> **Directions for this task**:
What lines of the data include the string "subtitle"? Copy them all.

> **Records for this exercise**:
════

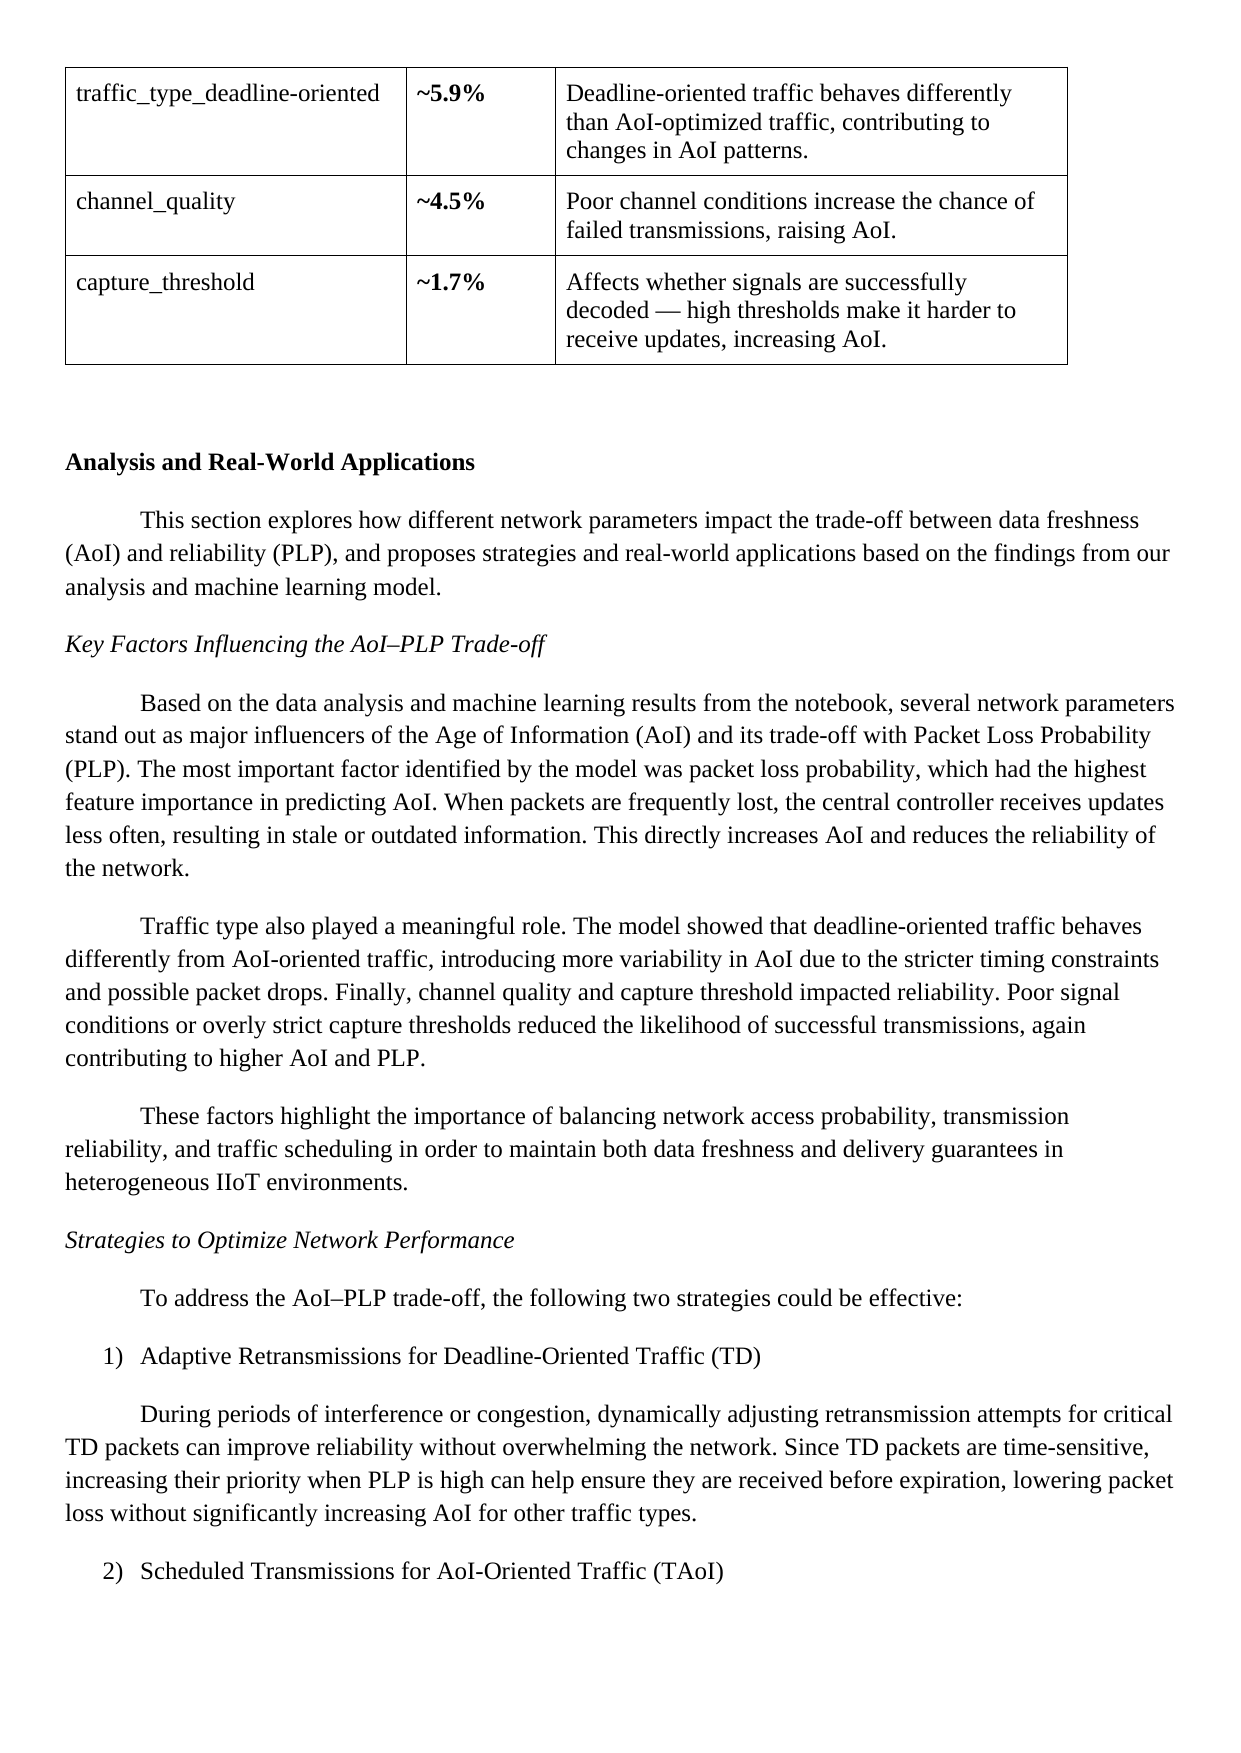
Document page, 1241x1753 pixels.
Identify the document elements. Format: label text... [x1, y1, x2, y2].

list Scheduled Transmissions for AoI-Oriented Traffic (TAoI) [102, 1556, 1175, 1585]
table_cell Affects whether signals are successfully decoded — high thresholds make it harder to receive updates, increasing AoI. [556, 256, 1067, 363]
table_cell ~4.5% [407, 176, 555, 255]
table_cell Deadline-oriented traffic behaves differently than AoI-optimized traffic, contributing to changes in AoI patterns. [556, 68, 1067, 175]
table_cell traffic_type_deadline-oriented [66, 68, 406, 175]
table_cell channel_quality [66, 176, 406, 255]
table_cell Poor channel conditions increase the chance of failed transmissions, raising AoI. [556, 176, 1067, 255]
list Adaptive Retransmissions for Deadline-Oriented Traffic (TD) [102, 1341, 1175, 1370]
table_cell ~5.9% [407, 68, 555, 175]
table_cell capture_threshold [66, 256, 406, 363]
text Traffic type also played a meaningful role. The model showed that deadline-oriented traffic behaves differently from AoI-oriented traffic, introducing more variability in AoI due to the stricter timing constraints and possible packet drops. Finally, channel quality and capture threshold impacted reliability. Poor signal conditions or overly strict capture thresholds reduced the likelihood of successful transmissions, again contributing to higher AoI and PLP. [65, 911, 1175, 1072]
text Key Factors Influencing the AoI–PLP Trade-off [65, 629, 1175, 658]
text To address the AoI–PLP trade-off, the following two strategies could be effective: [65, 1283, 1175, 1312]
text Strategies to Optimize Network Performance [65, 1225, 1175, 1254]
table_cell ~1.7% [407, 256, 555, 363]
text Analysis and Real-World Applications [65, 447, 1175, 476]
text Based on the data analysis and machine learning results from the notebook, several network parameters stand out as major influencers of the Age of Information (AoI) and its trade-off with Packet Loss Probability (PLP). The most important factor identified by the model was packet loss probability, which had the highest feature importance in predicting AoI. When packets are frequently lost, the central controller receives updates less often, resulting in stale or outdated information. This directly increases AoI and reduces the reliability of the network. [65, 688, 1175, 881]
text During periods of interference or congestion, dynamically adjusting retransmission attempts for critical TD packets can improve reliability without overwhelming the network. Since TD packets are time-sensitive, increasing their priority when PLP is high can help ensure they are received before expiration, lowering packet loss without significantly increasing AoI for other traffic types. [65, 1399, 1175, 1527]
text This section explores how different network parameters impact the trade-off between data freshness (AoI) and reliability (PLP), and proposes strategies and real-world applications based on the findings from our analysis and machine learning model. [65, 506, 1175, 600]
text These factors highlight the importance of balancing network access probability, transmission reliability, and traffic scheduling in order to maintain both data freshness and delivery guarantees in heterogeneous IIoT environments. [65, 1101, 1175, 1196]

════

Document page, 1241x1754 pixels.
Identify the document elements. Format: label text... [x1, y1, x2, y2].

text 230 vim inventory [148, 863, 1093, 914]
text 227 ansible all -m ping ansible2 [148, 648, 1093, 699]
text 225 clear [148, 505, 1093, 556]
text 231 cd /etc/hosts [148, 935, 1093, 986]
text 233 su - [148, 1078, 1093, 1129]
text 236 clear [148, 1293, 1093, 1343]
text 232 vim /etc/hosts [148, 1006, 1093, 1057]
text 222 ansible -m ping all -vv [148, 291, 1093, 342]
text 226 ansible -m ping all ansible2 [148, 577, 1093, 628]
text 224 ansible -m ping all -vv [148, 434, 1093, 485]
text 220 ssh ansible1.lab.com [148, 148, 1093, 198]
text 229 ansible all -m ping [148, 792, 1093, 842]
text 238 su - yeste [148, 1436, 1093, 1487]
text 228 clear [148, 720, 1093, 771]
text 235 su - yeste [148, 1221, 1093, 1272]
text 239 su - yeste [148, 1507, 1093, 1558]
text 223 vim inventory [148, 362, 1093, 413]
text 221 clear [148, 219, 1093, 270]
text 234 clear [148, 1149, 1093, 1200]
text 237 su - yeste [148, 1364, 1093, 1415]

════

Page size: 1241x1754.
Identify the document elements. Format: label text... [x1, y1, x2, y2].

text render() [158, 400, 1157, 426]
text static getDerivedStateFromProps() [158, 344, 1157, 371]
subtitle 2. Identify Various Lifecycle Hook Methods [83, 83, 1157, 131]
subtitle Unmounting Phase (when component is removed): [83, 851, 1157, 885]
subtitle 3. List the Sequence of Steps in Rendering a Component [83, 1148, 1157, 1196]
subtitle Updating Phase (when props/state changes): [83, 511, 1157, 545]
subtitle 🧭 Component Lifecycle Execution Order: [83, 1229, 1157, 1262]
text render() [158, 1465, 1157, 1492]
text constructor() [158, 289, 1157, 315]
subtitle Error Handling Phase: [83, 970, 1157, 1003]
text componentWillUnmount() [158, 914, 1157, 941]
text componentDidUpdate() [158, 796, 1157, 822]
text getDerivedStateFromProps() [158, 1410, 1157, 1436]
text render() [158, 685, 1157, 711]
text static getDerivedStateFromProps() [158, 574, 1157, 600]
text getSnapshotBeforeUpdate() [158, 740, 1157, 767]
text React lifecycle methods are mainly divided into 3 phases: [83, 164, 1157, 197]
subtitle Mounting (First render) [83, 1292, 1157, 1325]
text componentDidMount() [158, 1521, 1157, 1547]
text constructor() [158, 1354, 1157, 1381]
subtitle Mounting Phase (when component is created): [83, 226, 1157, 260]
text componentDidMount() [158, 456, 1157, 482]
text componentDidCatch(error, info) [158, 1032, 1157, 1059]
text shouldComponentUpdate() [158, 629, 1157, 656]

════

> **Reply to the task**:
subtitle 2. Identify Various Lifecycle Hook Methods [83, 83, 1157, 131]
subtitle Unmounting Phase (when component is removed): [83, 851, 1157, 885]
subtitle 3. List the Sequence of Steps in Rendering a Component [83, 1148, 1157, 1196]
subtitle Updating Phase (when props/state changes): [83, 511, 1157, 545]
subtitle 🧭 Component Lifecycle Execution Order: [83, 1229, 1157, 1262]
subtitle Error Handling Phase: [83, 970, 1157, 1003]
subtitle Mounting (First render) [83, 1292, 1157, 1325]
subtitle Mounting Phase (when component is created): [83, 226, 1157, 260]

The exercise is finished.